[WORK REQUIRED]
Only the lines that hold the word "START" are wanted from this listing.

BEGIN

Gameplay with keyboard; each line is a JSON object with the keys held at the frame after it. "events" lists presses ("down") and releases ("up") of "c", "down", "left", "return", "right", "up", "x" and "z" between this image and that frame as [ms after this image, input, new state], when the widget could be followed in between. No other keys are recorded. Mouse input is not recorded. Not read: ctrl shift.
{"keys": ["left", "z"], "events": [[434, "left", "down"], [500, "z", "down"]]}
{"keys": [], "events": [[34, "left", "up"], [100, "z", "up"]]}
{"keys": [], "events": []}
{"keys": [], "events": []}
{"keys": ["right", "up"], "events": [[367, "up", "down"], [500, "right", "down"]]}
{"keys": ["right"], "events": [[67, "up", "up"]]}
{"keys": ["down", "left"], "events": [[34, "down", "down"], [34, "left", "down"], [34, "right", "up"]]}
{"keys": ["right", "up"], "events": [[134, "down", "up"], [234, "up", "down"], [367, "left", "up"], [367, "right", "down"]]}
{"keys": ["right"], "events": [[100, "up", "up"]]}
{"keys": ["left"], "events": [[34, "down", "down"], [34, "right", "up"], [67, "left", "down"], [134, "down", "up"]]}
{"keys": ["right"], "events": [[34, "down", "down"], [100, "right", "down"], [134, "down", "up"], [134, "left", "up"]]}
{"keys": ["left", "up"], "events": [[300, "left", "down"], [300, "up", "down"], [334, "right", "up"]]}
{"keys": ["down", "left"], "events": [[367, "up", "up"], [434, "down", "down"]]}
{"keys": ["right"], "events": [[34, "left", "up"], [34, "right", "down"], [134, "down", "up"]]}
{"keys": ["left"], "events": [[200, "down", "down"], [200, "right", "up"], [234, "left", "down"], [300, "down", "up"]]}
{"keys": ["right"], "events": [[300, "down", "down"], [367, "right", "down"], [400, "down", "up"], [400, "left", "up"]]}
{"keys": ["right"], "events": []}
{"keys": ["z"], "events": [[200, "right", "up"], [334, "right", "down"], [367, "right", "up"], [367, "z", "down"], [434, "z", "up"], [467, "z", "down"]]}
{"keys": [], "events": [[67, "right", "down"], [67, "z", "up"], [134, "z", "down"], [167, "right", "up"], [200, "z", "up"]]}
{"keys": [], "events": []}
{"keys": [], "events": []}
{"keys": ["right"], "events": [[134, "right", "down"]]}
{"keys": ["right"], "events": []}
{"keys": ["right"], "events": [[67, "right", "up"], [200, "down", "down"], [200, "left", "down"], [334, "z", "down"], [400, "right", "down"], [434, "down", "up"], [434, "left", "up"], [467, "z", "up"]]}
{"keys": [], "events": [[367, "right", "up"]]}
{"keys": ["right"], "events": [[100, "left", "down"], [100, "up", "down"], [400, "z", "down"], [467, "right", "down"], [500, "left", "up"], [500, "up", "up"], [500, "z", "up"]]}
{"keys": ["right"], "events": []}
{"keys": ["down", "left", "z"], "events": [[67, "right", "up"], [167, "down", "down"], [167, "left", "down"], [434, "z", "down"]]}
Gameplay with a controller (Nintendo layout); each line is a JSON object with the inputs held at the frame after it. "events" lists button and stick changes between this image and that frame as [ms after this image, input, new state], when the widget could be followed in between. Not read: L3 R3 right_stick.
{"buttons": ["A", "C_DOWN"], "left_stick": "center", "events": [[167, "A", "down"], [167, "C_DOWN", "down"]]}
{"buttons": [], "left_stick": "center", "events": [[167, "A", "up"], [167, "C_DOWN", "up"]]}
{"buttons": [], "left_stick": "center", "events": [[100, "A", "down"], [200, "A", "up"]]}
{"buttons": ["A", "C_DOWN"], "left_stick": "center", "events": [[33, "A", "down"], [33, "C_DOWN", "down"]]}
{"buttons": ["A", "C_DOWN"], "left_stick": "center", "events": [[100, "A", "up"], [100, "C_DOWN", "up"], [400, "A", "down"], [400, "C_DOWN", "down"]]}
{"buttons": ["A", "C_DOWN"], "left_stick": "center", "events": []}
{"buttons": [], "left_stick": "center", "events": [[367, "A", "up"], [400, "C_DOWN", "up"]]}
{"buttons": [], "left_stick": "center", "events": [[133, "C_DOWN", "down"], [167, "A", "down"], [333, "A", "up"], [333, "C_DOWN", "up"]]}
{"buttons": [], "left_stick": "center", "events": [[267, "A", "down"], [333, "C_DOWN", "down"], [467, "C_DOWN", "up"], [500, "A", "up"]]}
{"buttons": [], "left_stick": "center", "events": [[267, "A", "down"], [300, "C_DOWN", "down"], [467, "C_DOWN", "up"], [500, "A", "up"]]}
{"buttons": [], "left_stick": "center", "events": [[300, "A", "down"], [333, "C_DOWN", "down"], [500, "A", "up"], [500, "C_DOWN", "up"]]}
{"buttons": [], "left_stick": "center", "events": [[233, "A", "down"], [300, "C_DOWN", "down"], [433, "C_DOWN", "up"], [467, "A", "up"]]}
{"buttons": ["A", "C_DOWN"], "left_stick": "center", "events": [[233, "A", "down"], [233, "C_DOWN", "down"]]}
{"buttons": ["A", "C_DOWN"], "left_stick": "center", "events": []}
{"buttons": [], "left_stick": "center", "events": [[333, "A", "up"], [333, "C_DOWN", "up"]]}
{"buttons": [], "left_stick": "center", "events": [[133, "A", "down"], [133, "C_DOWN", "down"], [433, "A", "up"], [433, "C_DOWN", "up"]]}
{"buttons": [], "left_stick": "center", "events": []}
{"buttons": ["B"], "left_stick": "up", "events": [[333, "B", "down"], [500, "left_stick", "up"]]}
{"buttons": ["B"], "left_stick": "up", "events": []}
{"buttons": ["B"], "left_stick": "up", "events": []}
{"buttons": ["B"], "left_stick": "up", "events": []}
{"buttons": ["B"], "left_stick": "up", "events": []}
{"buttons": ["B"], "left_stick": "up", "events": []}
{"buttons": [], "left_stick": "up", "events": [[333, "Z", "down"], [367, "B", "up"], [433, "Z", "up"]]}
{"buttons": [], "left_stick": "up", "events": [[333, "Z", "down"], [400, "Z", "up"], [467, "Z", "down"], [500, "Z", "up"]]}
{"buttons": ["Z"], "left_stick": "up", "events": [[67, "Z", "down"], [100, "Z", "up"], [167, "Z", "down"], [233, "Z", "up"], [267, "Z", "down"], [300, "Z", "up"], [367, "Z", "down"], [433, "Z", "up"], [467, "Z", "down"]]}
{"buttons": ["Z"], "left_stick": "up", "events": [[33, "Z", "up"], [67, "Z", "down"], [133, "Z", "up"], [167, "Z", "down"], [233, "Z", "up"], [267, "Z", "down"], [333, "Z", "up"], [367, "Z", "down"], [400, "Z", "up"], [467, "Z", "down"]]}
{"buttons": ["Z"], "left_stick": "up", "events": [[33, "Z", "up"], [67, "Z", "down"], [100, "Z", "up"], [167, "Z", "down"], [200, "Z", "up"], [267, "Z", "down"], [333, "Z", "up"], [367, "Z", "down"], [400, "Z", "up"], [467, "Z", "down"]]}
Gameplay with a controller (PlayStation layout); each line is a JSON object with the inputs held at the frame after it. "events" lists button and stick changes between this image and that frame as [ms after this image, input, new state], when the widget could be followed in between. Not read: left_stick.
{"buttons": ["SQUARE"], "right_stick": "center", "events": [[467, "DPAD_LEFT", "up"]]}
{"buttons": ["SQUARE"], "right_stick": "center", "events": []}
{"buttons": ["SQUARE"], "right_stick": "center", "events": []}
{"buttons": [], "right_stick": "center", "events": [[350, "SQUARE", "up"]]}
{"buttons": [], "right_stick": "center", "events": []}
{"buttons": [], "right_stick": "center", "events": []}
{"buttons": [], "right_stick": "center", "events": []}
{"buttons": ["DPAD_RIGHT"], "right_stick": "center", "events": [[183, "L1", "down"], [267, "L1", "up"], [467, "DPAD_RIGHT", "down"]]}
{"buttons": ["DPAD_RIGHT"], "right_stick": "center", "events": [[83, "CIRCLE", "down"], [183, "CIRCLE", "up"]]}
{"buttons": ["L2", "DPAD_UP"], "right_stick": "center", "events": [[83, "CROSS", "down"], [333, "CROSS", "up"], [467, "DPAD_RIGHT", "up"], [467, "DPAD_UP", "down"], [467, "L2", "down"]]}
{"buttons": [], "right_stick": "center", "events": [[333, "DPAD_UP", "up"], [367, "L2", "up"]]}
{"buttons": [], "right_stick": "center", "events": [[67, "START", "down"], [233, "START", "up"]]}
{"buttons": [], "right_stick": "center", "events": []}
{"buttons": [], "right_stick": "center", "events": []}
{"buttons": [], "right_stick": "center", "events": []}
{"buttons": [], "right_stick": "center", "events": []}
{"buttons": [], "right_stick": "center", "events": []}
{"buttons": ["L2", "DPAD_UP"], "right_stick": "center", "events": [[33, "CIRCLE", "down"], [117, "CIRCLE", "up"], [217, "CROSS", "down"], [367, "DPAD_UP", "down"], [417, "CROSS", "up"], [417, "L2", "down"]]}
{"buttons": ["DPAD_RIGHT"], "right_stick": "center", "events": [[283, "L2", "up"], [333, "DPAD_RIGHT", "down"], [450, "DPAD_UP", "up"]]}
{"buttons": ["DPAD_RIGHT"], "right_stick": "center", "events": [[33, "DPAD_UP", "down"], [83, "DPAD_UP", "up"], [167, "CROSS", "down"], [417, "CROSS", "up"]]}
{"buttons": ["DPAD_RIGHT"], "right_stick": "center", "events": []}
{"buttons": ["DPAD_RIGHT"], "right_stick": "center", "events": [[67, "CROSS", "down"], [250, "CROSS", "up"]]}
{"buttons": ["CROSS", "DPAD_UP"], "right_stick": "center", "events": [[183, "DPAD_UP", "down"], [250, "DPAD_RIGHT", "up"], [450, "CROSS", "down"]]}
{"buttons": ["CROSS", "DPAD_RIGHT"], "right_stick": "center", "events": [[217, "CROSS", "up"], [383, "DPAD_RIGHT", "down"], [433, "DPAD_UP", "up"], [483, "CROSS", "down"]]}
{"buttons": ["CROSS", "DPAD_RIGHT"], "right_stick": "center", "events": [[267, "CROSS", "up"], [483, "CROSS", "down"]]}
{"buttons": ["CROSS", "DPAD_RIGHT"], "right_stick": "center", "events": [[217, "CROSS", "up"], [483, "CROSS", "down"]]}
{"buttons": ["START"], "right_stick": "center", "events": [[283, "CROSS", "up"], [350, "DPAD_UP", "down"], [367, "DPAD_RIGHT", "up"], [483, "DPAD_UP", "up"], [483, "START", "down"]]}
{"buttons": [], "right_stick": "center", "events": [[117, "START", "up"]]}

END

[ANSWER BELOW]
{"buttons": [], "right_stick": "center", "events": [[67, "START", "down"], [233, "START", "up"]]}
{"buttons": ["START"], "right_stick": "center", "events": [[283, "CROSS", "up"], [350, "DPAD_UP", "down"], [367, "DPAD_RIGHT", "up"], [483, "DPAD_UP", "up"], [483, "START", "down"]]}
{"buttons": [], "right_stick": "center", "events": [[117, "START", "up"]]}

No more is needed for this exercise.